In allgemein ist die Alksteuer in GB ca 13 mal so hoch als in Deutschland
Cheers,
Keith :-)
Re: Cambridge
Verfasst: Dienstag 20. Juni 2017, 10:48
von flying
Und da beschweren wir uns ueber den Zoll...

Re: Cambridge
Verfasst: Dienstag 20. Juni 2017, 12:16
von Johnny H
Beer duty:
How much Beer Duty you pay depends on the beer’s strength, or ‘alcohol by volume’ (ABV).
Strength (ABV) Beer Duty rate per litre for each % of alcohol
More than 1.2%, up to 2.8% 8.42 pence
More than 2.8%, up to 7.5% 19.08 pence
More than 7.5% 24.77 pence
Example
You buy a pint of 5.0% strength lager.
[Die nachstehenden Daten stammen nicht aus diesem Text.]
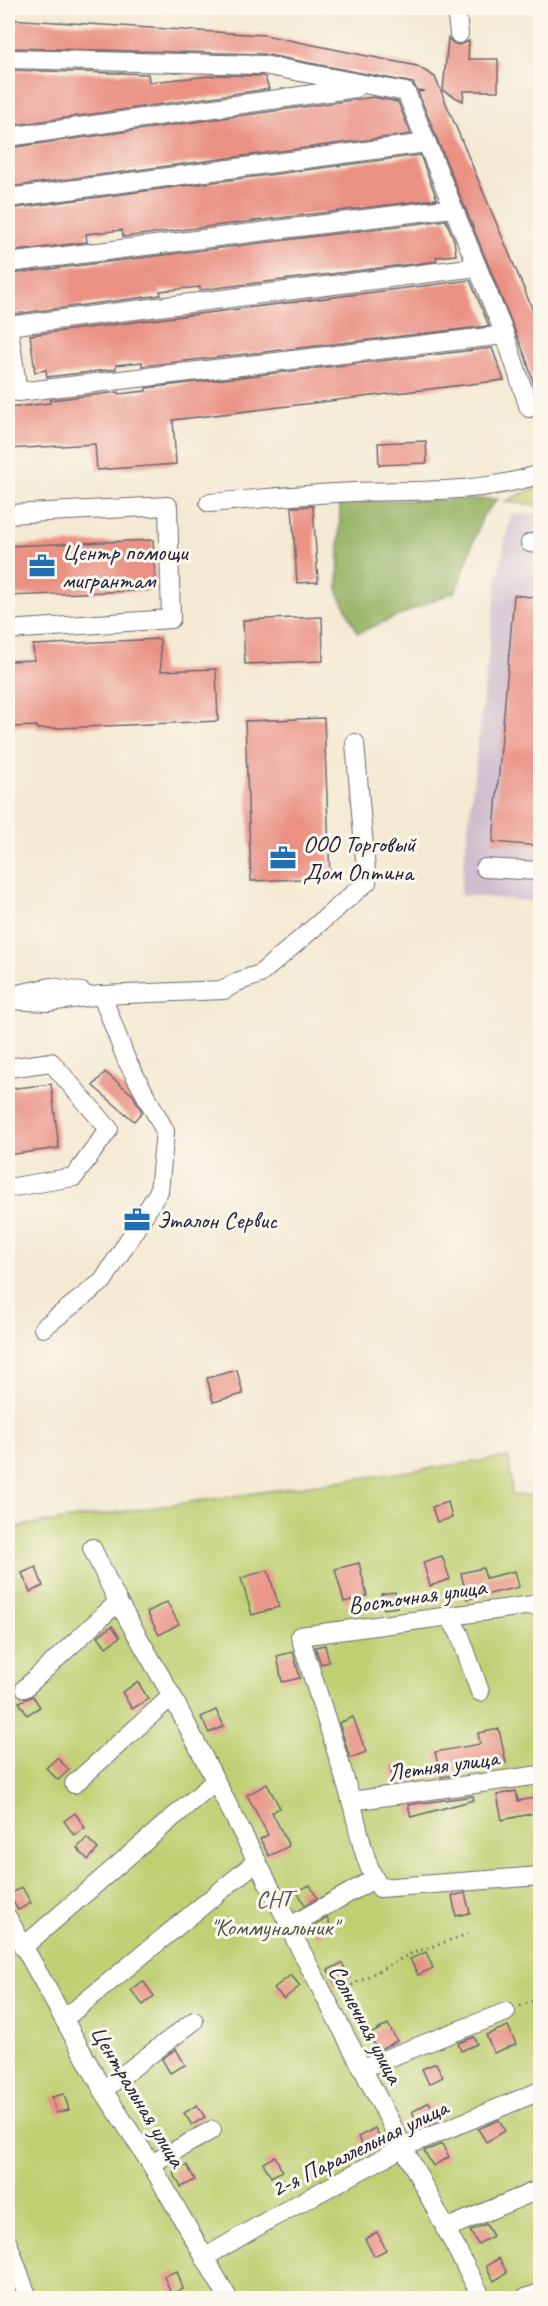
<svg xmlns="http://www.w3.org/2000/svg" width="548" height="2306" viewBox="0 0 548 2306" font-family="Caveat,sans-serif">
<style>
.industrial{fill:#d0bdcd}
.green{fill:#bfd073;stroke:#707957;stroke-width:1.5}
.forest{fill:#97b265;stroke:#5c6a50;stroke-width:1.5}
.building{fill:#ea9184}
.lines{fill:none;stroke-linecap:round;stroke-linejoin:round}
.minor-casing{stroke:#6c6870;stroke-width:20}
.path{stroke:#6c6870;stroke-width:3;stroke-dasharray:1.5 4.5;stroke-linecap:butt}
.minor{stroke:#fff;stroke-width:18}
.labels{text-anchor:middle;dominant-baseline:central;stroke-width:6;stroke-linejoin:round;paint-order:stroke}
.poi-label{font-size:24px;fill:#22223b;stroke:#fbf7ec;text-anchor:start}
.street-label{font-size:24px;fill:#22223b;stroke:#fbf7ec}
.park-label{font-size:24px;fill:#51564c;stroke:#fbf7ec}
</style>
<rect width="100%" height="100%" fill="#fbf7ec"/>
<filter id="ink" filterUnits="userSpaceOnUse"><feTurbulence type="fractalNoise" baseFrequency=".0167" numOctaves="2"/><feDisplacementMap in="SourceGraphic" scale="12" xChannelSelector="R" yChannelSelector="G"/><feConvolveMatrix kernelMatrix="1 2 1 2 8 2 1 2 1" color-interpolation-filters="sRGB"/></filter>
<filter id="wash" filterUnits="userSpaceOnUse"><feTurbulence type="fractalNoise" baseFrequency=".008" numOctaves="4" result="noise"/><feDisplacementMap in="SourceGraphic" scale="24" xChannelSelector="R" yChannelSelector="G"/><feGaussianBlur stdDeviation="1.35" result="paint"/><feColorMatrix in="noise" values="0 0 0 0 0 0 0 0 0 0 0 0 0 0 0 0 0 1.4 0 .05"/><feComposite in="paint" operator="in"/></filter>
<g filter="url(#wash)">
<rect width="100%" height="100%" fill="#f4e9d2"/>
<polygon class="industrial" points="540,514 540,902 460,895 497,580 511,515"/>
<g class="green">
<polygon points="540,486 540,505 504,502"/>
<polygon points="509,1457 512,1495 540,1496 540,2298 8,2298 8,1528"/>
</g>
<polygon class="forest" points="498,499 483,515 456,591 358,633 338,592 340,501"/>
<g id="blocks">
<g class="building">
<polygon points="8,19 264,35 417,66 435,77 540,327 540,395 537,395 526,358 418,92 424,91 417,90 413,83 263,54 8,48"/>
<polygon points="448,38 454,44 460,45 469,41 468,59 498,59 498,91 464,91 463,101 443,91"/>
<polygon points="8,70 148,74 149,82 221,75 262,76 265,77 269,89 8,126"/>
<polygon points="374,97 398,102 411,134 8,187 8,148"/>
<polygon points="420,155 437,199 123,237 122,230 86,234 87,242 8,252 8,209"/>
<polygon points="446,220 454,240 456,255 436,257 437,261 200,290 200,287 160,291 161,295 15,314 10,274"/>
<polygon points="470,280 489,326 142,366 142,362 116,365 116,369 47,377 46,370 35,372 30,335"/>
<polygon points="492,348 504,380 173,420 176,464 97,470 95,444 8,449 8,408 50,403 50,400 119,392 119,394 146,391 146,388"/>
<polygon points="426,441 427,463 379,465 378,443"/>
<polygon points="313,506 318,582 297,583 292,507"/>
<polygon points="153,540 156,590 8,596 8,546"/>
<polygon points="514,595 540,598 540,846 493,842"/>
<polygon points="322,617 323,661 245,664 243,620"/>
<polygon points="160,639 161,671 216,669 218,721 37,729 37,726 12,727 9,661 34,660 33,645"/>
<polygon points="324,718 330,878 251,881 245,721"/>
<polygon points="105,1072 133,1095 142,1112 134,1121 93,1086"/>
<polygon points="51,1084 59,1148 8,1155 8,1089"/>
<polygon points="237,1370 243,1394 213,1402 207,1378"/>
<polygon points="448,1502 452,1518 437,1522 432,1507"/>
<polygon points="442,1556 450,1579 430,1586 423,1562"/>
<polygon points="359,1563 367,1596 344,1602 335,1569"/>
<polygon points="36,1567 43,1586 30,1592 22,1573"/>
<polygon points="483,1568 486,1578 515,1571 519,1587 467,1599 461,1573"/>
<polygon points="268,1570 279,1607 252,1615 241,1578"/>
<polygon points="395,1592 397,1607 384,1609 381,1594"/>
<polygon points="167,1602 179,1624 159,1635 147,1612"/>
<polygon points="112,1626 120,1637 106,1647 98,1636"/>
<polygon points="325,1645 329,1662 321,1664 315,1647"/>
<polygon points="293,1652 300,1678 282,1682 277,1656"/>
<polygon points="138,1682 148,1699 132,1709 122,1692"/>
<polygon points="33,1696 40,1707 27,1715 19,1702"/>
<polygon points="216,1710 224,1726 209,1733 201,1717"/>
<polygon points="353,1717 366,1752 350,1758 339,1723"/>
<polygon points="499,1729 506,1763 454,1771 455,1775 441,1777 435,1752 480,1744 478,1733"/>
<polygon points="57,1758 69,1770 58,1780 46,1768"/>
<polygon points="404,1763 407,1777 393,1780 390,1767"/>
<polygon points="267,1784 280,1808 272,1812 289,1846 269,1856 260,1839 268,1835 247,1795"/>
<polygon points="516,1791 518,1801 540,1797 540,1812 502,1820 497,1795"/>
<polygon points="473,1796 474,1800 411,1817 408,1805"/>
<polygon points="75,1813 85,1828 74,1835 64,1821"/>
<polygon points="87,1838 98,1849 88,1860 77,1848"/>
<polygon points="310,1885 317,1898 305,1905 297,1891"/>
<polygon points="22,1887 31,1903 18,1910 9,1895"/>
<polygon points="465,1893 470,1913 456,1916 452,1896"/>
<polygon points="327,1918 332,1929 317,1937 312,1927"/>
<polygon points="426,1952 433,1968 418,1975 410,1959"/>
<polygon points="342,1963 350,1978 336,1985 328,1970"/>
<polygon points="291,1975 300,1986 284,1999 274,1988"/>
<polygon points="143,1981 154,1996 143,2005 131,1990"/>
<polygon points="388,2024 397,2041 378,2050 369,2035"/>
<polygon points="508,2026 516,2044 494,2053 486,2035"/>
<polygon points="474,2037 477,2044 461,2051 458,2043"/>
<polygon points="176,2049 185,2065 170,2073 162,2059"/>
<polygon points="436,2063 443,2077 429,2084 422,2069"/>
<polygon points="64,2094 69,2110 56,2113 52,2097"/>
<polygon points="429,2102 439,2120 421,2128 412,2112"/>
<polygon points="197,2105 205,2117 192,2125 184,2113"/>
<polygon points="499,2120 505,2131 486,2142 478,2129"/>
<polygon points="375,2128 382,2142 366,2151 358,2137"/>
<polygon points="442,2144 449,2157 433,2166 424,2151"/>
<polygon points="275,2156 282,2171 271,2177 263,2163"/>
<polygon points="187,2165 195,2180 181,2187 173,2172"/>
<polygon points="486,2224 493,2236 478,2244 470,2231"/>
<polygon points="377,2232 386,2250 374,2256 365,2239"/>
<polygon points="499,2258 507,2273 494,2281 486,2266"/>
<polygon points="177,2271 183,2289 171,2294 164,2276"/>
</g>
</g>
</g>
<g filter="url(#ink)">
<use href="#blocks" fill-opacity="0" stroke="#6c6870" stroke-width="1.5"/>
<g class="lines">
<g class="minor-casing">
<g id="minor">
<polyline points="456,8 459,34"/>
<polyline points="8,59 263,65 406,92 505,335 18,392 8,323"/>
<polyline points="8,137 356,88"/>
<polyline points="8,198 427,143"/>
<polyline points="8,263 453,208"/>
<polyline points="8,326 477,267"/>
<polyline points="505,335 529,408"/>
<path d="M209,503C257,499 306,494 355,492C416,490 482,494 540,474"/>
<polyline points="8,514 168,506 171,619 8,630"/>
<polyline points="530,543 540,544"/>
<polyline points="485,868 540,871"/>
<polyline points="18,994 51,987 82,992"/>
<polyline points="8,1000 48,1002 102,995 224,990 237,982 260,974 367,882 355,743"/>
<polyline points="8,1068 51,1062 109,1129 74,1177 8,1188"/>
<polyline points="43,1328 103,1281 159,1191 165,1131 126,1059 102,995"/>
<polyline points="92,1548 118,1602 172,1696 290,1926 295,1939 482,2298"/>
<path d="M540,1604L300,1636C317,1691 335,1745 351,1800C359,1829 363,1862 380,1888L540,1876"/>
<polyline points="449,1616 460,1635 480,1692"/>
<polyline points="25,1688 118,1602"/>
<polyline points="74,1784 172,1696"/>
<polyline points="351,1801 540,1775"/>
<polyline points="8,1918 103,2090 151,2164 228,2298"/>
<polyline points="290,1926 374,1879"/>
<polyline points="23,1947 215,1781"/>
<polyline points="64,2019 257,1861"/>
<polyline points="362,2068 506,2012"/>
<polyline points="103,2090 194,2021"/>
<polyline points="151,2164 212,2130"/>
<polyline points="445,2229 540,2189"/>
<polyline points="8,2243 28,2298"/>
<polyline points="204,2258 272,2218 404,2147 540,2091"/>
<polyline points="525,2298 540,2293"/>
</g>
</g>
<g class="path">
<polyline points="341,1991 410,1954 468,1934"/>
<polyline points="520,2006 540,1998"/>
</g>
<use href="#minor" class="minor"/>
</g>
</g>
<defs>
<g id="office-bare" transform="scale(2.07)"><path d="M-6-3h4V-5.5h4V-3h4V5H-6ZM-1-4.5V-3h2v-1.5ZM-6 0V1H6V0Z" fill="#1f6fb2" stroke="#fbf7ec" stroke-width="2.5" paint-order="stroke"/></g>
</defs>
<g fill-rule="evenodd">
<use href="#office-bare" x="42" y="566"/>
<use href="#office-bare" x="283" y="858"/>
<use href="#office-bare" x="137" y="1220"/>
</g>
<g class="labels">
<g class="poi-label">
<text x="62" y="552">Центр помощи<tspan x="62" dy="28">мигрантам</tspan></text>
<text x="303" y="844">ООО Торговый<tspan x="303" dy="28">Дом Оптина</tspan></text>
<text x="157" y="1220">Эталон Сервис</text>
</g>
<g class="street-label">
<text transform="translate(417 1596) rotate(-8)">Восточная улица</text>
<text transform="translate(443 1765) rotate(-8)">Летняя улица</text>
<text transform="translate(366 2024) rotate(62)">Солнечная улица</text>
<text transform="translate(138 2096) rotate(59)">Центральная улица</text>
<text transform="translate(359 2148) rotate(-26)">2-я Параллельная улица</text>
</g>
<g class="park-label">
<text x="274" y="1899">СНТ<tspan x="274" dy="28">"Коммунальник"</tspan></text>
</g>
</g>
<rect width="548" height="2306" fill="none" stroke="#fbf7ec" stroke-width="30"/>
</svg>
The Beer Duty you pay is 19.08p x 5.0 = 95.40 pence per litre. This works out at just over 54 pence a pint (about 568ml or 0.568 litres).
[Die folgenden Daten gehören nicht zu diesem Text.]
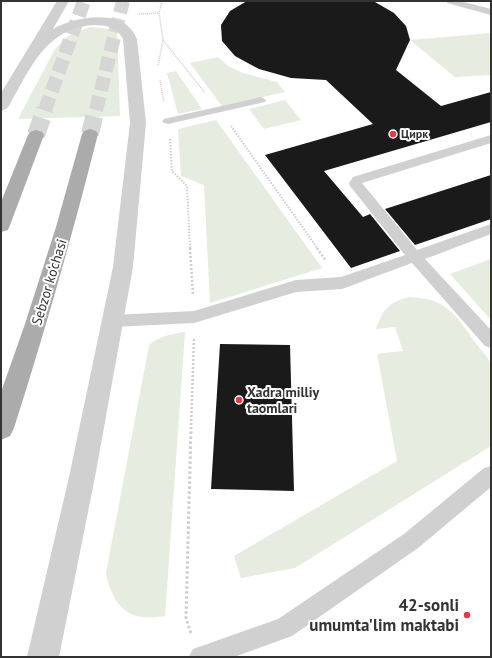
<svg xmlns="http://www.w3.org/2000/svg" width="492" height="658" font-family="'PT Sans',sans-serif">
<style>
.green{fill:#e6ecdf}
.building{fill:#1a1a1a}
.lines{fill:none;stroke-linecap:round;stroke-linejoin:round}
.primary-tunnel-far1{stroke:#d6d6d6;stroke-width:14;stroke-dasharray:14 6;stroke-linecap:butt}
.primary-tunnel{stroke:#d6d6d6;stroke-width:18;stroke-dasharray:18 8;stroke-linecap:butt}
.path-far3{stroke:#cdcdcd;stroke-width:1.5;stroke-dasharray:1 1;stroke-linecap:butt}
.path-far2{stroke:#cdcdcd;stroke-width:2;stroke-dasharray:1.5 1.5;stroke-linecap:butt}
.path-far1{stroke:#cdcdcd;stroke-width:2.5;stroke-dasharray:2 2;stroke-linecap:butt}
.path{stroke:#cdcdcd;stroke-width:3;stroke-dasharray:2.5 2.5;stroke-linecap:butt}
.service{fill:#d0d0d0;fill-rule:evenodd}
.tertiary{fill:#d0d0d0;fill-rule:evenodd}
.primary{fill:#ababab;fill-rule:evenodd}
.poi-dot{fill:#e63946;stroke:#fff;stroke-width:1.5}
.labels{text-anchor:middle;stroke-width:4;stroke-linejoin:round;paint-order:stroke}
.far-poi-label{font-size:12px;font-weight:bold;fill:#333;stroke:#fff;text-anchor:start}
.street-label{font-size:14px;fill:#333;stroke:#fff}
.poi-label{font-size:14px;font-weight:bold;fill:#333;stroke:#fff;text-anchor:start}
.near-poi-label{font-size:17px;font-weight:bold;fill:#333;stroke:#fff;text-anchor:end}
</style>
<rect width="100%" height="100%" fill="#fff"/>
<path class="green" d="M 90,27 L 117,30 L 120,116 L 18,119 L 55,49 L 68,36 Z
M 491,33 L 491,75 L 455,77 L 410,40 Z
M 218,57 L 228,66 L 243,73 L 277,82 L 285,92 L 222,106 L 190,63 Z
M 176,71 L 202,109 L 178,114 L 167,73 Z
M 285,100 L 301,120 L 264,129 L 249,109 Z
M 216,120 L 322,268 L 210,303 L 204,185 L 181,176 L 178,129 Z
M 491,259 L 491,320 L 450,274 Z
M 409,297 C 449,298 456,317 478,346 C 482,351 490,359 491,366 C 492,390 491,421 491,446 L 295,568 L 241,578 L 234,556 L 397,461 L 377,354 L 403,351 L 395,327 L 376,329 C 382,310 389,302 409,297 Z
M 185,332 L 165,616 C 158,617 150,618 143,617 C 121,616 109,592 106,573 L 149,345 C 159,336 172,334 185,332 Z"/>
<path class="building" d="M 247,1 L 375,2 L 394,13 L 406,26 L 410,40 L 396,70 L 441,106 L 491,92 L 491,122 L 324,171 L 363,217 L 370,214 L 400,251 L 351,268 L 265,155 L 373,124 L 326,80 L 291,78 L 259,69 L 235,56 L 222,41 L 221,25 L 230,11 Z
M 491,175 L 491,219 L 415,245 L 385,209 Z
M 220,344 L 290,345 L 294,491 L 211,489 Z"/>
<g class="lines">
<path class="primary-tunnel-far1" d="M 45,110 L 84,1
M 96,110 L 123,1"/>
<path class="primary-tunnel" d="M 90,134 L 96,109
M 36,135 L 45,109"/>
<path class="path-far3" d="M 126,1 L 126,7
M 139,14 L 159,13
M 163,40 L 205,93
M 158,65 L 163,40 L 159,13 L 162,1
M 160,80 L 164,102"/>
<path class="path-far2" d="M 231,126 L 318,249
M 170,139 L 172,171 L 187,186 L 190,249"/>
<path class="path-far1" d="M 190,248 L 193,295
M 317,248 L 326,261
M 191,429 L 194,338"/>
<path class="path" d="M 191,633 L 186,618 L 191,428"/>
<path class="service" d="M 446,1 L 460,1 L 491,9 L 491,15 L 447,3 Z
M 261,97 L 266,100 L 265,102 L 168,124 L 164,123 L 162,121 L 164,119 L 168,118 Z
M 491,135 L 491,143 L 362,183 L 417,250 L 491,224 L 491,234 L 425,259 L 491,330 L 491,348 L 485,346 L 412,263 L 342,289 L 296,292 L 194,323 L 113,327 L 107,326 L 105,321 L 107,316 L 113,315 L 194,311 L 296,280 L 341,277 L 405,255 L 350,186 L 349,183 L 353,177 Z
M 491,466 L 491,487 L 418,548 L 292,636 L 234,657 L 189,657 L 193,649 L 278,619 L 404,534 L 484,468 Z"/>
<path class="tertiary" d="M 57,1 L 69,1 L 53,29 C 72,18 112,10 130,28 C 133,31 135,35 137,39 L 146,123 L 133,267 L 95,477 L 59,657 L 27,657 L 69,477 L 113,267 L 130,123 L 123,39 C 118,28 108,25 95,25 C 46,27 30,69 9,106 L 6,109 L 1,111 L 1,93 Z"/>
<path class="primary" d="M 90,129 L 96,131 L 98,134 C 73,233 45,331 14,428 L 10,436 L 1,440 L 1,392 L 25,324 L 56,227 L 82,134 L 84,131 Z
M 36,130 L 42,132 L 44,135 L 10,225 L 8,230 L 1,232 L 1,202 L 28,135 L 30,132 Z"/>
</g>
<g class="poi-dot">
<circle cx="393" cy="134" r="4"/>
<circle cx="239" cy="400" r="4"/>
<circle cx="467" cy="615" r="4"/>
</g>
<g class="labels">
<g class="far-poi-label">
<text x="401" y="138">Цирк</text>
</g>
<g class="street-label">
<text transform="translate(49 282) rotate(-73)" y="5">Sebzor ko‘chasi</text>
</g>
<g class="poi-label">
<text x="247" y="397">Xadra milliy<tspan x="247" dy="16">taomlari</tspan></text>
</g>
<g class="near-poi-label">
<text x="459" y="611">42-sonli<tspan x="459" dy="20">umumta'lim maktabi</tspan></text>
</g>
</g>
<rect width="492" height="658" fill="none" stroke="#333333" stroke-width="4"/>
</svg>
Das sind heftige Zahlen, wobei sich mir nicht unmittelbar erschließt, wie hier bei krummen Prozentzahlen gerundet wird, da "pro Vol.%" gerechnet wird. Der steuerliche Sprung kommt aber vor allem bei den Schlüsselzahlen 2,8% und 7,5%.
Die Biere sind in GB im 20. Jahrhundert aus vielen Gründen (Krieg, Mangel, gesetzliche und steuerliche Maßnahmen etc.) viel leichter geworden. Das hat die Brau- und Trinkgewohnheiten nachhaltig verändert. Ich sehe auch bei den "neueren" und kleinen Brauereien oft leichte Biere (<4%) im Programm - die Brauereien sind aber unterhalb eines gewissen Ausstoßes (<60.000 hl p.a.) m.W. aber
steuerreduziert.
Ich denke von daher, die Gewohnheit, generell etwas leichtere Biere zu brauen und zu trinken, hat auch sehr stark mit Kundennachfrage und über lange Zeit etablierten Gewohnheiten zu tun, und nicht nur mit Besteuerung.